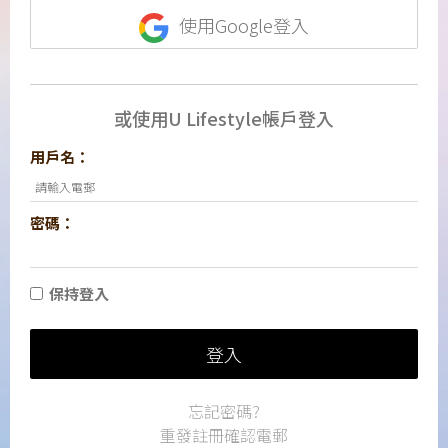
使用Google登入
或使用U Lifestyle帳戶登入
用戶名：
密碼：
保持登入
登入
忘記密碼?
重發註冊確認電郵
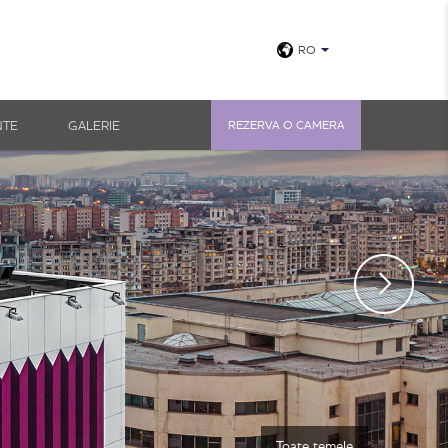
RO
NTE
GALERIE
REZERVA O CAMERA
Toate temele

_ _ _

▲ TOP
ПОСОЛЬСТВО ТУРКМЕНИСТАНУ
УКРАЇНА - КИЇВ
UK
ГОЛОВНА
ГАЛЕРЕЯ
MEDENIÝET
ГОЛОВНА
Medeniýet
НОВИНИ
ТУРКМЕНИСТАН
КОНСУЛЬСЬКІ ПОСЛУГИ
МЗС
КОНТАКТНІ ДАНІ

_ _ _

→ What needs to be done:
Your task is to copy only the lines above starting at the one containing "或使用U Lifestyle帳戶登入" and ending at the one containing "Toate temele". Copy them exactly, both ends included, and omit the pictures.

→ Solution to this problem:
或使用U Lifestyle帳戶登入
用戶名：
密碼：
保持登入
登入
忘記密碼?
重發註冊確認電郵
RO
NTE
GALERIE
REZERVA O CAMERA
Toate temele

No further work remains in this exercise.